Indonesia closes in on location of doomed jet’s black box
Retrieving the black box will be key to unlocking why the Boeing 737-MAX, one of the world’s newest and most advanced commercial passenger jets, nosedived into the Java sea so soon after leaving Jakarta.
Authorities said they believed they were closing in on the main wreckage and had picked up the box’s signals some 30-40 meters (100-130 feet) below the surface of the water off Indonesia’s north coast, where the plane crashed Monday.
“We’ve detected the black box signal,” Muhammad Syaugi, head of Indonesian search and rescue agency, told reporters in Jakarta.
“We could see a lot of passengers’ belongings — lifejackets, pants, clothes — underwater not just on the surface,” he added, saying the debris suggested the main fuselage should be nearby.
The black box contains flight data that shows the speed, altitude and direction of the plane, while the cockpit voice recorder keeps track of conversations and other sounds in the cockpit.
Dozens of divers were taking part in the 1,000-strong personnel recovery effort along with helicopters and ships, but authorities have all but ruled out finding any survivors.
The development comes as Boeing officials were due to meet with Lion Air on Wednesday after Indonesia ordered an inspection of the US plane maker’s 737-MAX jets.
Indonesia’s transport minister Budi Karya Sumadi took the unusual step of ordering the temporary removal of Lion Air’s technical director and several other staff who cleared the flight, citing government authority over the aviation sector.
He later stressed that the measure meant to free up the technical director to help with the crash probe.
‘Worst in the world’
Aviation experts say it is too early to determine what caused the accident.
But Lion’s admission that the plane had an unspecified technical issue on a previous flight — as well as the plane’s abrupt nosedive just 12 minutes after takeoff — have raised questions about whether it had any faults specific to the newly released model, including a speed-and-altitude system malfunction.
“The bigger picture here is that you’ve got a lot of American carriers flying the same aircraft,” Stephen Wright, an aviation expert at the University of Leeds, told AFP.
“Is there (a problem) that could affect other aircraft?”
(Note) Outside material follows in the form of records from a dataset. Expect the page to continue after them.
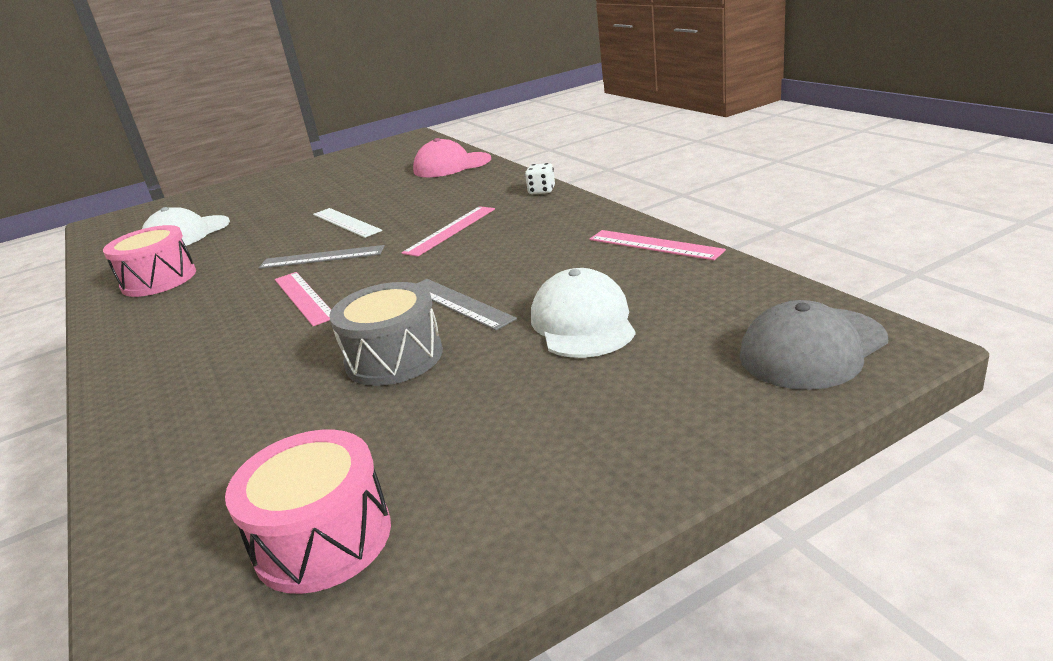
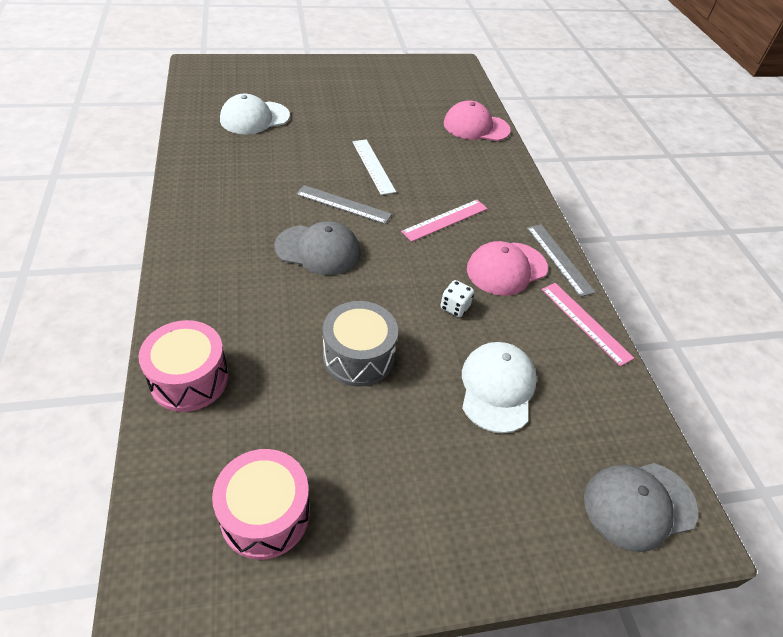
camera: 10 degrees right, 20 degrees up
pink drum [103,225,196,297] -> pink drum moved to [138,320,229,412]
pink ruler [275,272,331,326] -> grey cap [274,221,361,275]
grey ruler [416,279,517,331] -> grey ruler moved to [527,224,596,297]
white dice [525,163,555,194] -> white dice moved to [440,280,474,317]
none -> pink cap [467,241,548,296]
The crash has also resurrected concerns about Indonesia’s patchy air safety record which led to a now-lifted ban on its planes entering US and European airspace.
Lion’s co-founder Rusdi Kirana, now Indonesia’s ambassador to Malaysia, said in a 2015 interview that “my airline is the worst in the world, but you don’t have a choice”.
Founded in 1999, the budget carrier capitalised on a boom in Indonesia’s aviation industry, but has been plagued by safety woes and complaints over unreliable scheduling and poor service.
Lion was involved in a number of incidents including a fatal 2004 crash and a collision between two Lion Air planes at Jakarta’s Soekarno-Hatta airport.
Indonesia’s biggest low-cost carrier announced this year it was buying 50 Boeing-737 MAX 10 jets for $6.24 billion.
Boeing suspended release of the fuel-efficient 737 MAX just days before its first commercial delivery last year due to an engine issue.
But the single-aisle jet was subsequently cleared for commercial delivery and has had thousands of orders from more than 100 customers worldwide.
‘Dad, I love you every day’
Distraught relatives sifted through clothes, wallets and other retrieved personal effects on a Jakarta dockside, as authorities sent body parts to the hospital for DNA testing
“He was the best husband in the world,” 33-year-old Ningsi Ayorbaba said of her partner Ferdinand Paul Ayorbaba, who was on the flight.
“We had planned to celebrate our 15th anniversary in April…Today, I’m bringing in DNA samples.”
Late Wednesday, forensic analysts said they had made their first confirmed identification — a 24-year-old female chemical engineering graduate who described herself in an online blog as “energetic and highly motivated”.
Among the items plucked from the water was a smartphone case with the image of a couple walking hand-in-hand over a bridge.
The story went viral online and the pair were later identified as Ine Yunita Savitri and her husband Wahjoe Noegrohantoro, who was on the downed jet. Savitri was not on the plane.